Маладой командир умирал…



 

   Хоро-ошая песня! Я спел — гляжу: у старой Горпины слёзы катятся. «Чего ты, — говорю, — бабка?» — «Та умирал же!» — «Э, бабка, дак ведь это в песне». — «А когда бы только в песне, — говорит, — а сколько ж и взаправду». Вот в эшелонах только, — добавил он, запнувшись немного, — некоторые из товарищей не доверяют. «Катись, — говорят, — колбасой. Может, ты шантрапа или шарлыган. Украдёшь чего-либо». Вот кабы и мне бумагу!
   — А давайте напишем ему, в самом деле, — предложил кто-то.
   — Напишем, напишем! И написали ему, что «есть он, Жиган, не шантрапа и не шарлыган, а элемент, на факте доказавший свою революционность», а потому «оказывать ему, Жигану, содействие в пении советских песен по всем станциям, поездам и эшелонам».
   И много ребят подписалось под той бумагой — целые поллиста да ещё на оборотной. Даже рябой Пантюшкин, тот, который ещё только на прошлой неделе писать научился, вычертил всю фамилию до буквы.
   А потом понесли к комиссару, чтобы дал печать. Прочитал комиссар.
   — Нельзя, — говорит, — на такую бумагу полковую печать.
   — Как же нельзя? Что, от ней убудет, что ли? Приложите, пожалуйста. Что же, даром, что ли, старался малый?
   Улыбнулся комиссар:
   — Этот самый, с Сергеевым?
   — Он, язви его шельма.
   — Но уж в виде исключения… — И тиснул по бумаге.
   Сразу же на ней РСФСР, серп и молот — документ.
   И такой это вечер был, что давно не запомнили поселяне. Уж чего там говорить, что звёзды, как начищенные кирпичом, блестели! Или как ветер густым настоем отцветающей гречихи пропитал всё. А на улицах что делалось! Высыпали как есть все за ворота. Смеялись красноармейцы задорно, визжали девчата звонко. А лекпом Придорожный, усевшись на митинговых брёвнах перед обступившей его кучкой молодёжи, наигрывал на двухрядке.
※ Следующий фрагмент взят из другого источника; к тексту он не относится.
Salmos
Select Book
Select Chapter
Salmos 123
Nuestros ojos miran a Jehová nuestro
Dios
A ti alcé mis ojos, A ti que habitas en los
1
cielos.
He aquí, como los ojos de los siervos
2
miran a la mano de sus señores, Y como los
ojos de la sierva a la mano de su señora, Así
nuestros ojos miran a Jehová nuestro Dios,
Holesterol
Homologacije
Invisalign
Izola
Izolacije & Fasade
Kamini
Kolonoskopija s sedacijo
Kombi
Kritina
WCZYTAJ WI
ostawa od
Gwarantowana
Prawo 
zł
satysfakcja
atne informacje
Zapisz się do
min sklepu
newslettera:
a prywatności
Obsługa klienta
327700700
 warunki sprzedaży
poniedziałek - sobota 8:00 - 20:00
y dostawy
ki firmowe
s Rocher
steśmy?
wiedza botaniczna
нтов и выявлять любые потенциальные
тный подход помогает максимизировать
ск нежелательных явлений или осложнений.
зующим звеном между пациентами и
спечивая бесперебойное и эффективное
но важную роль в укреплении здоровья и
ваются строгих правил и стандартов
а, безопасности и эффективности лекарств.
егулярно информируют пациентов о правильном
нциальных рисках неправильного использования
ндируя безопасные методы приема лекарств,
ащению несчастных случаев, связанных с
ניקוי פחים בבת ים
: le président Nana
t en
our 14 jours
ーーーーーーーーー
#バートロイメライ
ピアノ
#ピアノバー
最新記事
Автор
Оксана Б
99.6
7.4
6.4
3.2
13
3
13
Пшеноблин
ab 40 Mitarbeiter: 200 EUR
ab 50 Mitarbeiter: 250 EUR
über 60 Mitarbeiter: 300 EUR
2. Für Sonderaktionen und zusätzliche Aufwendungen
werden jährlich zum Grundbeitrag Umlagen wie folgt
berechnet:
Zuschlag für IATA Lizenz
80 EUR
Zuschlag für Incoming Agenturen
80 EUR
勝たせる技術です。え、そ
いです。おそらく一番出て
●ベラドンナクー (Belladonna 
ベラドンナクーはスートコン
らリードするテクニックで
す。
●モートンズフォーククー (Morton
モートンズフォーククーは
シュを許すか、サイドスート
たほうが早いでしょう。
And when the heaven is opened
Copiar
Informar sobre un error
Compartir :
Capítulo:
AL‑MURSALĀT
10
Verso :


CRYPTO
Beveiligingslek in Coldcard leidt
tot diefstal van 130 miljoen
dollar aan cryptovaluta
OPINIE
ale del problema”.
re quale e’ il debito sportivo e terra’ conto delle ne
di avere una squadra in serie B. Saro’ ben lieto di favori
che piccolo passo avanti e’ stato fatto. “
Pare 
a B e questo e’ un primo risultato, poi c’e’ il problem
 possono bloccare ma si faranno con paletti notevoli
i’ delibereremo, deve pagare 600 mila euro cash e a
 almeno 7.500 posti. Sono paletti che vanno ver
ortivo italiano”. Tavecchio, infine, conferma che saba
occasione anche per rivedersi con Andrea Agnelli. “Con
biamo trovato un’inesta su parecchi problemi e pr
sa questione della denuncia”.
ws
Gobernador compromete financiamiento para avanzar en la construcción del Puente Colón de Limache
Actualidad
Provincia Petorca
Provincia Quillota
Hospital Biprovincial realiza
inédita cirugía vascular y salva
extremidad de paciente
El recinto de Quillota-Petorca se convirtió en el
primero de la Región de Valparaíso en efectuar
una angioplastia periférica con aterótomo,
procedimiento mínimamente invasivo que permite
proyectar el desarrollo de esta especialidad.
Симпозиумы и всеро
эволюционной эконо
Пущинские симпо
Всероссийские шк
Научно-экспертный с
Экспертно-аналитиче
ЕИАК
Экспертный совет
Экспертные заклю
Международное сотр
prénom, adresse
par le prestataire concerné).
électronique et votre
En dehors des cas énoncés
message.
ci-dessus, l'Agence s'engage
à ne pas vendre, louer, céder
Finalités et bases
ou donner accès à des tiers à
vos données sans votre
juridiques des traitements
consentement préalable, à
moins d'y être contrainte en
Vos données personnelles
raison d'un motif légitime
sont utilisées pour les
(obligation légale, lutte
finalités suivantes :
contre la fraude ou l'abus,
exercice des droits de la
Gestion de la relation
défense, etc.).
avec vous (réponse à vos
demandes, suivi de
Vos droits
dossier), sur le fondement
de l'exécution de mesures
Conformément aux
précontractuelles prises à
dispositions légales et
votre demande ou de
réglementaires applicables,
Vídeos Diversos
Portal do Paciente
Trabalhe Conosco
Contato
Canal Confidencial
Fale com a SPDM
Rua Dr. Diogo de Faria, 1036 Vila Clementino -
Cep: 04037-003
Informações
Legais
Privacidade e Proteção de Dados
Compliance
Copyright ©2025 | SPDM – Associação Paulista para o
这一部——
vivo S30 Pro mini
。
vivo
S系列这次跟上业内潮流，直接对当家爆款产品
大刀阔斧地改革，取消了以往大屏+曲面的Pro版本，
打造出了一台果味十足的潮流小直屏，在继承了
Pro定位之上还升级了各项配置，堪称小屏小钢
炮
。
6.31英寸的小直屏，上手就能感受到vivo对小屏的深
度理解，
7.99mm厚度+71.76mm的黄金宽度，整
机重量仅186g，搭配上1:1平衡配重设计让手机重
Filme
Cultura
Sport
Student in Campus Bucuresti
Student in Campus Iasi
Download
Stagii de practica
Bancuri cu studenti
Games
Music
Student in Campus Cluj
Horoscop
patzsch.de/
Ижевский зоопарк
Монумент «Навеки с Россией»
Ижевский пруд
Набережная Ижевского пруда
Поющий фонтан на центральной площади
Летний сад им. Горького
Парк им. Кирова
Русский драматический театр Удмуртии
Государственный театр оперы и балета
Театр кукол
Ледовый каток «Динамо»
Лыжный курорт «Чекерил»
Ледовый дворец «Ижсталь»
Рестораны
   Ночь спускалась тихо-тихо; зажглись огоньки в разбросанных домиках. Ушли старики, ребятишки. Но долго ещё по залитым лунным светом уличкам смеялась молодёжь. И долго ещё наигрывала искусно лекпомова гармоника, и спорили с ней переливчатыми посвистами соловьи из соседней прохладной рощи.
   А на другой день уезжал незнакомец. Жиган и Димка провожали его до поскотины. Возле покосившейся загородки он остановился. Остановился за ним и весь отряд.
   И перед всем отрядом незнакомец крепко пожал руки ребятишкам.
   — Может быть, когда-нибудь я тебя увижу в Петрограде, — проговорил он, обращаясь к Димке. — А тебя… — И он запнулся немного.
   — Может, где-нибудь, — неуверенно ответил Жиган. Ветер чуть-чуть шевелил волосы на его лохматой головёнке. Худенькие руки крепко держались за перекладины, а большие, глубокие глаза уставились вдаль, перед собой…
   На дороге чуть заметной точкой виднелся ещё отряд. Вот он взметнулся на последнюю горку возле Никольского оврага… скрылся. Улеглось облачко пыли, поднятое копытами над гребнем холма. Проглянуло сквозь него поле под гречихой, и на нём — больше никого.